In an evidence based system the lowest ranked type of evidence is anecdotal evidence, personal accounts of the effects of treatment. Such evidence is not subject to any controls which typify scientific inquiry. The interpretation of the evidence is typically very subjective and not subject to any measurement system to provide any accuracy of results. Anecdotal evidence can also be tainted by placebo effects. Despite all these drawbacks though anecdotal evidence is still evidence, albeit of the lowest order. While it should not, by itself, be taken as conclusive in determining the effectiveness of an intervention it should not simply be discarded either. Anecdotal evidence can suggest areas that should be investigated further by professionals conducting research in accordance with scientific procedure and standards.

In Honolulu the Hyperbaric Medicine Center has been conducting a study on the effects of Hyerbaric Oxygen Treatment (HBOT) on children with autism.
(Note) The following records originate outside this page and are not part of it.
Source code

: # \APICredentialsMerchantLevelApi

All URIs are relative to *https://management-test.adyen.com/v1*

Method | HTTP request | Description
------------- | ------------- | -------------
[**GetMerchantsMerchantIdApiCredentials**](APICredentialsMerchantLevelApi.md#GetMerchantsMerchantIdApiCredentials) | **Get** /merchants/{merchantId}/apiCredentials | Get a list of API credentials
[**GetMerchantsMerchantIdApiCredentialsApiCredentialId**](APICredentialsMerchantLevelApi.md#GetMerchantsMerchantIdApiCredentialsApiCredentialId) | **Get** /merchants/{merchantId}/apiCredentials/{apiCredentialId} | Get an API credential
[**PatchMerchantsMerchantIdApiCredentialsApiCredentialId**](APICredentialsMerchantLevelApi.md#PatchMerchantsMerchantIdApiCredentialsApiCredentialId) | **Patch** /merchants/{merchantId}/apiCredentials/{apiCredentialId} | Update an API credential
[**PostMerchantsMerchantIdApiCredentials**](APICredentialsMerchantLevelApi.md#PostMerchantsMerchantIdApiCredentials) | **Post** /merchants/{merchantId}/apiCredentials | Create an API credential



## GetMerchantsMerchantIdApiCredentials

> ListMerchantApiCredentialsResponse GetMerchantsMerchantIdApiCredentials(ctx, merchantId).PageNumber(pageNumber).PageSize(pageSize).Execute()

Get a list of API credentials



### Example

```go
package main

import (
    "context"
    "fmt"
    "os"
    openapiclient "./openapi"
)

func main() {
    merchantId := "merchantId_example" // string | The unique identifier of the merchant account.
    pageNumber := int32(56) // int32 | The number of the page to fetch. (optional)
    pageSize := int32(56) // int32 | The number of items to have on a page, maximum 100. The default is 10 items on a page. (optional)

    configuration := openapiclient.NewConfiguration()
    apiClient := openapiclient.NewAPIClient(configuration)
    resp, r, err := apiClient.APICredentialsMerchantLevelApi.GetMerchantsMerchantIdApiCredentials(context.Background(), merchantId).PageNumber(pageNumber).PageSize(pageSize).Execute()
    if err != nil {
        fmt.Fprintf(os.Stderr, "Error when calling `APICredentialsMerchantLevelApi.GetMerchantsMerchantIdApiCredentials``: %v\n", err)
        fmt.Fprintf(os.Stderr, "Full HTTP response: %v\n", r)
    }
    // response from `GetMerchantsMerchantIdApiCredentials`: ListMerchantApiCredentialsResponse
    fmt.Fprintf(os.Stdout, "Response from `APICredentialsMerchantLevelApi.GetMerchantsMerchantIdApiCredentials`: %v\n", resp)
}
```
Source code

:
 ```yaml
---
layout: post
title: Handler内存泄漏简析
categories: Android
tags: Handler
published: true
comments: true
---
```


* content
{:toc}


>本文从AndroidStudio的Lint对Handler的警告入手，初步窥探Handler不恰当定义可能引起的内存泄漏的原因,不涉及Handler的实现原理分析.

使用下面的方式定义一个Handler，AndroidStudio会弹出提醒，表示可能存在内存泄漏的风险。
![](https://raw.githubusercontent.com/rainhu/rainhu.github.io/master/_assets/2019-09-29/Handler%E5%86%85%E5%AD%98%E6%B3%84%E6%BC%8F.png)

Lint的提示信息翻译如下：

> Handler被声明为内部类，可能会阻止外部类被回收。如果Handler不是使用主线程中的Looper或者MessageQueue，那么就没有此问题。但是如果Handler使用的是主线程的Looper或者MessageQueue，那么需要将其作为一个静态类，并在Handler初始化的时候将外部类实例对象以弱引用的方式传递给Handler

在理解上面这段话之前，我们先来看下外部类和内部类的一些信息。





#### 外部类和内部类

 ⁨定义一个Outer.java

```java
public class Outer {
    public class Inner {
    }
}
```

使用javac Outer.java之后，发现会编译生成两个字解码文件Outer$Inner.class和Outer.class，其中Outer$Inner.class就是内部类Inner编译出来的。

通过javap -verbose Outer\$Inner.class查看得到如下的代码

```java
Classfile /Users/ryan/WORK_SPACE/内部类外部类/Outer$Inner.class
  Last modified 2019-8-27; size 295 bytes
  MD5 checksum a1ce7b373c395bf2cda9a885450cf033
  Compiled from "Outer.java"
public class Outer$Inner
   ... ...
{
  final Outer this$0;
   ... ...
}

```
In the procedure, as reported by KHNL 8, children are placed in a chamber pressurized down to about 18 feet of seawater wearing a mask. They receive 100 percent oxygen at which level they are supposed to receive the healing properties of hyperbaric therapy. Alyshia Busby's daughter was a participant in the HBOT study. The family had tried a range of different treatments for their daughter's autism without seeing any results. With HBOT treatment, according to Ms Busby, there was immediate benefit to her daughter who showed more spontaneous language, attention and focus.

Conclusive evidence of HBOT efficacy in treating autism? No, far from it. But it is some evidence and it will be interesting to read the published results of the Hyerbaric Medicine Center's study.